Situation Overview: The federal banking agencies have withdrawn previously issued guidance related to banks’ crypto activities, marking a shift in regulatory posture toward digital asset engagement.

What: On April 25, the Federal Reserve Board announced the withdrawal of several guidance documents issued between 2022 and 2023 that outlined expectations for banks engaging in crypto-related activities. The move aligns the Fed with prior rescissions by the OCC and FDIC.

Who: Banks and financial institutions evaluating crypto-related services or partnerships, as well as stakeholders monitoring federal oversight of digital assets and banking innovation.

In Depth:

The federal banking agencies’ recent actions thus complete a whole-of-government regulatory shift to accommodate crypto-related innovation. Indeed, the Securities and Exchange Commission (SEC) recently withdrew or settled in nearly all of its crypto-related enforcement cases, and on April 8, the Commodity Futures Trading Commission (CFTC) announced its intention to “deprioritize” crypto-related enforcement actions involving violations of registration requirements under the Commodity Exchange Act, except in cases where the violation was willful.

For banks, the immediate effect is that their regulators, now including the Fed, are effectively starting with a clean slate on crypto policy and look to work collaboratively in shaping future policy. The Fed noted in its press release that it stands ready to “work with agencies to consider whether additional guidance to support innovation, including with respect to crypto-asset activities, is appropriate.” The incoming Vice Chair for Supervision, current Governor Michelle Bowman, has expressed the need to consider both the risks and opportunities that new technologies present to banks. Governor Bowman also echoed a similar sentiment in her Senate confirmation hearing, stating that “[t]o remains viable and competitive, banks must be able to consider new technologies that can improve products and services, lower costs” and “[r]egulators should adopt an approach that encourages and promotes sensible innovation.”

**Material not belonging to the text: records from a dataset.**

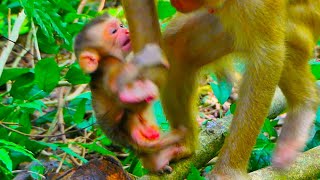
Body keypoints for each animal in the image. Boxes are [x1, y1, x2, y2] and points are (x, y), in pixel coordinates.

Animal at [121, 0, 318, 179]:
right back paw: (184, 146)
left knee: (286, 36)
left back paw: (306, 104)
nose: (177, 3)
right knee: (179, 45)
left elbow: (267, 58)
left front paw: (227, 172)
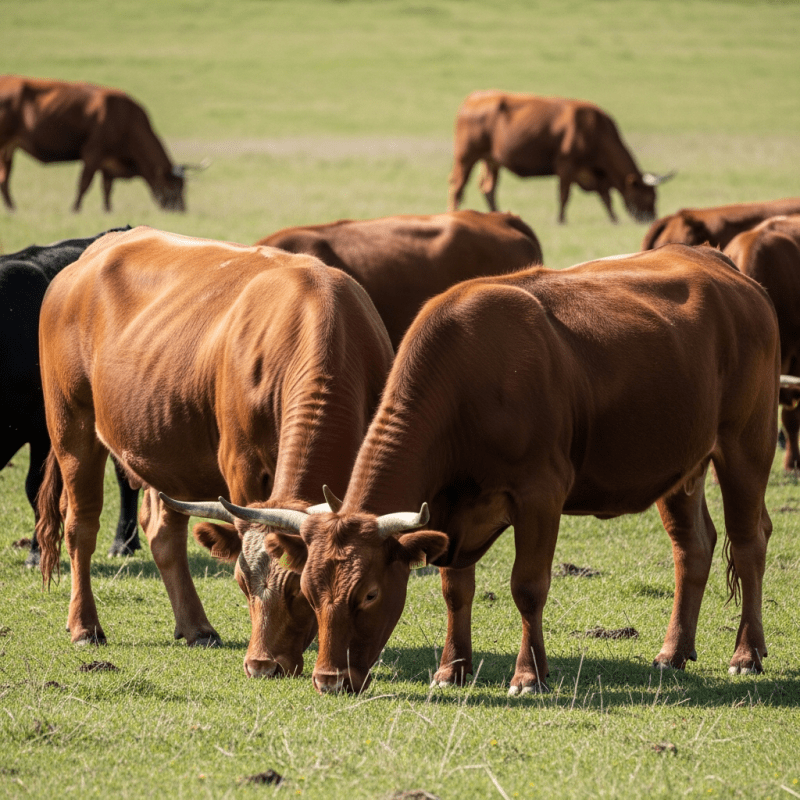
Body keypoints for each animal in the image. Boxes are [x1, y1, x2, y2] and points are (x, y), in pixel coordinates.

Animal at [0, 75, 192, 212]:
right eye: (174, 187)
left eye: (184, 188)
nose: (182, 211)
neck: (125, 118)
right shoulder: (92, 153)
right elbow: (84, 184)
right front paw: (75, 209)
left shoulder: (108, 161)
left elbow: (107, 189)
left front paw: (108, 210)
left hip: (9, 148)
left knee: (5, 178)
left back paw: (12, 209)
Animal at [35, 226, 393, 678]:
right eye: (241, 582)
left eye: (300, 589)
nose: (261, 665)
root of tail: (92, 253)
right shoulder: (241, 466)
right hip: (72, 427)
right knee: (80, 526)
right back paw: (85, 626)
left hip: (166, 448)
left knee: (163, 534)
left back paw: (196, 627)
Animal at [219, 245, 780, 694]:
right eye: (309, 593)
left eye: (369, 594)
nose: (328, 680)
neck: (467, 384)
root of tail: (719, 263)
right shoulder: (449, 512)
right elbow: (455, 589)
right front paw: (451, 669)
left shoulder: (541, 494)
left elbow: (527, 586)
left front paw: (529, 676)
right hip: (682, 467)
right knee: (693, 547)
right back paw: (673, 652)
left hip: (746, 445)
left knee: (748, 543)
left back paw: (746, 655)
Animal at [447, 91, 673, 224]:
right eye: (648, 196)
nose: (651, 219)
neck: (595, 130)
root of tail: (474, 97)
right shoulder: (566, 166)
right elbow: (564, 195)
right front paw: (561, 220)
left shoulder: (595, 175)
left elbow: (606, 198)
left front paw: (614, 219)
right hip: (466, 157)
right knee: (457, 187)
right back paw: (453, 214)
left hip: (491, 161)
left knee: (488, 188)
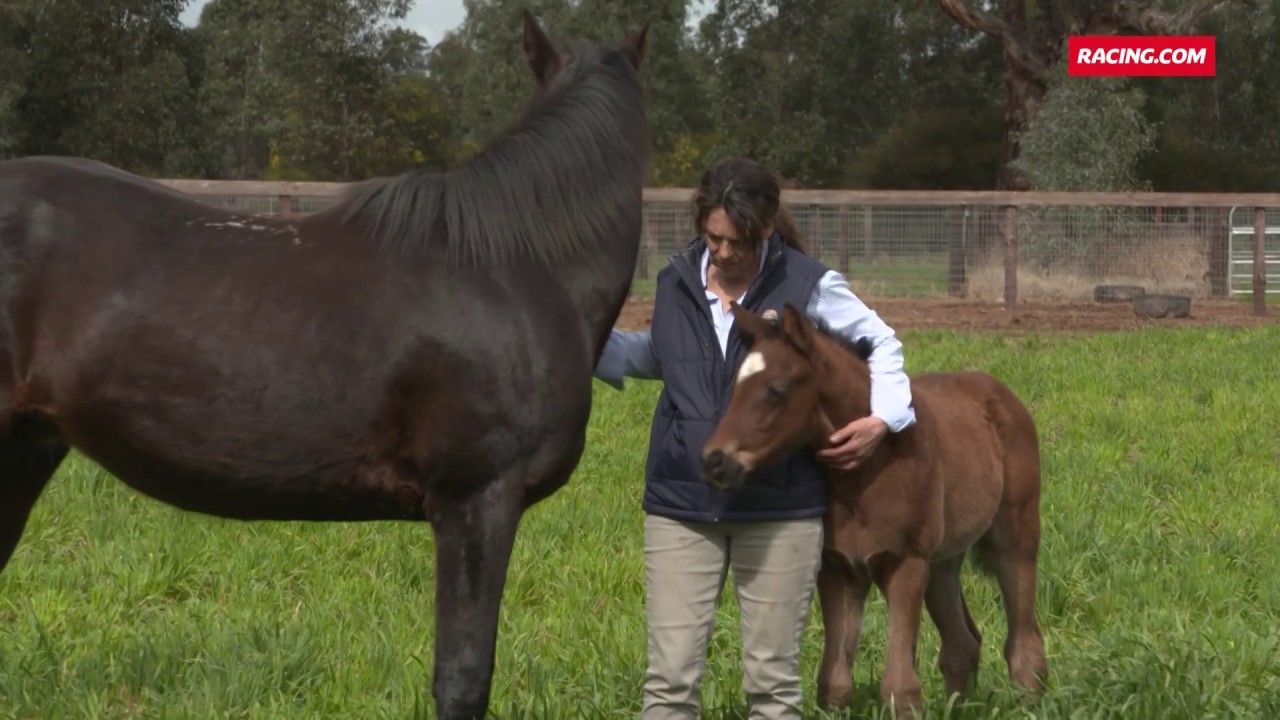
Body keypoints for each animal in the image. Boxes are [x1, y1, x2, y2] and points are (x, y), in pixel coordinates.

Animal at [699, 303, 1048, 718]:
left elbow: (900, 688)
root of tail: (1000, 393)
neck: (867, 470)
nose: (714, 461)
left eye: (776, 390)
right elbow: (834, 683)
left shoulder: (905, 564)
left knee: (1024, 643)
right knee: (962, 643)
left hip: (1014, 538)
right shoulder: (839, 568)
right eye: (736, 386)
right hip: (943, 560)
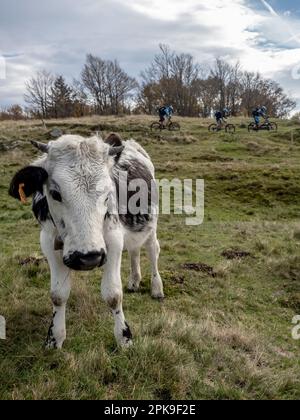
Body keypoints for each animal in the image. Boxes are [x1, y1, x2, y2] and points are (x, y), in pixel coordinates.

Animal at [8, 134, 164, 348]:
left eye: (107, 195)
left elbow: (113, 294)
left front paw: (124, 338)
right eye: (55, 193)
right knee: (134, 250)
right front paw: (54, 338)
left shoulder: (113, 240)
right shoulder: (48, 242)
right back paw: (134, 282)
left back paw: (157, 289)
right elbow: (58, 295)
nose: (88, 258)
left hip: (151, 224)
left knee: (152, 250)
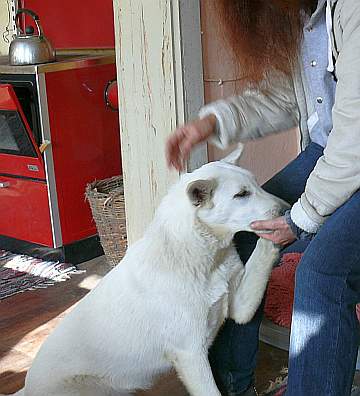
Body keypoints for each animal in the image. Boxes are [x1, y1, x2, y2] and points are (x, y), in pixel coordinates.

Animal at [6, 146, 286, 396]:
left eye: (256, 184)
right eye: (241, 194)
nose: (285, 207)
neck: (203, 255)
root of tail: (27, 388)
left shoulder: (239, 307)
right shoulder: (191, 354)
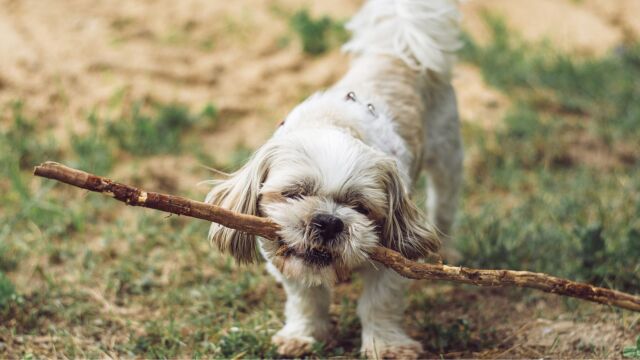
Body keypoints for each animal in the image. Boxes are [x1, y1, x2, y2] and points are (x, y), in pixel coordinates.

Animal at [208, 0, 462, 358]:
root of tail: (397, 52)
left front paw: (386, 345)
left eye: (361, 207)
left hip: (448, 158)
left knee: (445, 207)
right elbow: (306, 300)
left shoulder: (392, 257)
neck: (332, 122)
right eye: (294, 194)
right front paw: (303, 335)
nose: (329, 221)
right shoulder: (280, 256)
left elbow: (379, 304)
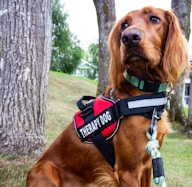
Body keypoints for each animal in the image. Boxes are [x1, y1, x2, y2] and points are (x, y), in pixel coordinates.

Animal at [26, 6, 189, 186]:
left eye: (154, 19)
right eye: (124, 24)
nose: (129, 37)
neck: (145, 94)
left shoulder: (148, 165)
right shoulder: (128, 171)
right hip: (45, 168)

Implications for Traditional Banks and Crypto Firms

Against the backdrop of a clean regulatory slate, banks of all sizes may begin exploring a range of crypto-related activities. These may include acting as a custodian for crypto-assets or crypto-related products (e.g. exchange traded products), issuing their own enterprise stablecoin and/or blockchain, integrating blockchain-based payments solutions, and, more generally, unlocking synergies through strategic partnerships with crypto firms and other traditional financial institutions.

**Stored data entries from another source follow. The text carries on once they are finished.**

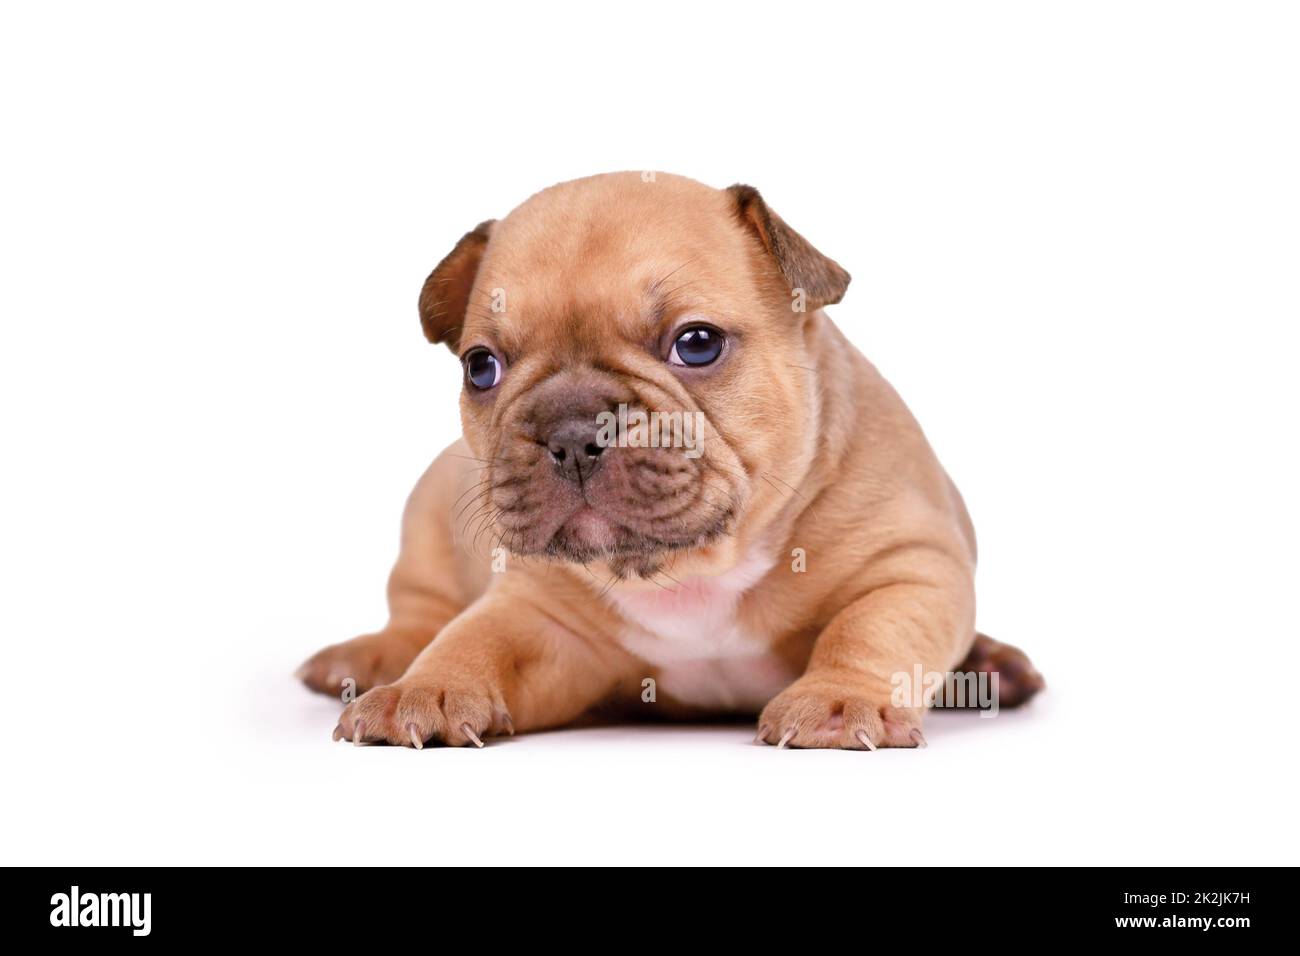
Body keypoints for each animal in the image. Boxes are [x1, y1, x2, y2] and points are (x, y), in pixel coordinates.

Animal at [299, 175, 1040, 749]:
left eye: (697, 343)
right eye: (481, 367)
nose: (572, 432)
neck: (695, 569)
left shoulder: (909, 566)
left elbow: (870, 628)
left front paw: (838, 699)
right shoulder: (538, 615)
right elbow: (472, 637)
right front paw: (422, 688)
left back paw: (992, 666)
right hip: (424, 522)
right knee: (418, 612)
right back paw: (371, 658)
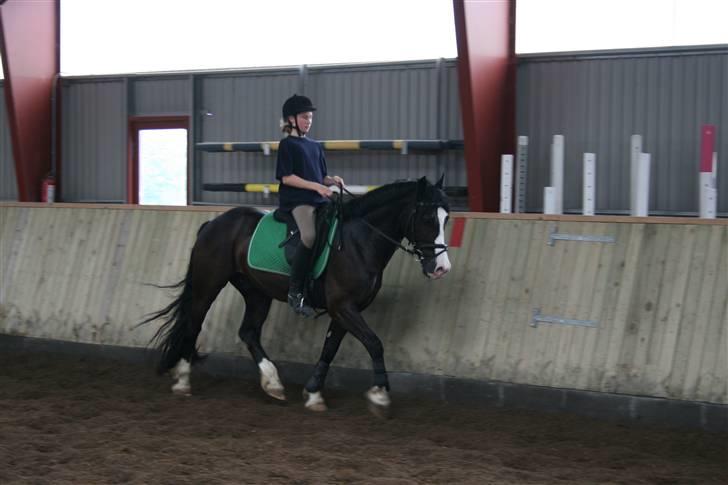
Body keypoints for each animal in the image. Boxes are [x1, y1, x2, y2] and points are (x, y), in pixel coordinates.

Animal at [138, 176, 450, 414]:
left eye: (446, 219)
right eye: (426, 218)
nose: (441, 269)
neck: (359, 242)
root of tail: (213, 224)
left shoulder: (345, 310)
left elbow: (330, 349)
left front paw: (313, 394)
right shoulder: (343, 306)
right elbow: (374, 343)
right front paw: (380, 395)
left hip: (256, 292)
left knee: (248, 332)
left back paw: (273, 383)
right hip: (209, 285)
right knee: (194, 323)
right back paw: (182, 381)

Going forward, the push by banks into crypto activities will inevitably lead to more intersections between traditional banks and crypto firms – including digital asset trading platforms, wallet providers, and stablecoin arrangements. Historically, unclear guidance and a highly cautious regulatory posture of federal financial regulators—and banking regulators in particular—made it very difficult for legitimate crypto-related businesses to successfully interact with the U.S. banking system.

What’s Next?

From a strategy perspective, the intersection between traditional banking and crypto-related activities may provide opportunities. In order to seize upon those opportunities, it may be advisable to constructively engage with regulators on best practices in areas like cybersecurity, consumer protection, and anti-fraud measures specific to crypto-related business activities.

From a risk and compliance perspective banking supervisors will continue to oversee bank practices in crypto activity, even though the federal banking agencies have withdrawn previous guidance. Over time, the federal banking agencies can be expected to provide clearer and potentially quite specific guidance on what “good” looks like for banks engaging in certain types of crypto-related activities. For now, in the absence of specific guidance, banks will be well served to approach crypto-related activities with safe and sound risk management principles in mind—and as possible, tailor compliance policies and procedures to the unique nature of crypto-related activities.

As banking regulators signal a new era of openness toward crypto-related activities, banks and crypto firms must carefully navigate evolving expectations and guidelines. The withdrawal of prior guidance presents both opportunities and risks for banks, payments companies, and crypto-native firms alike.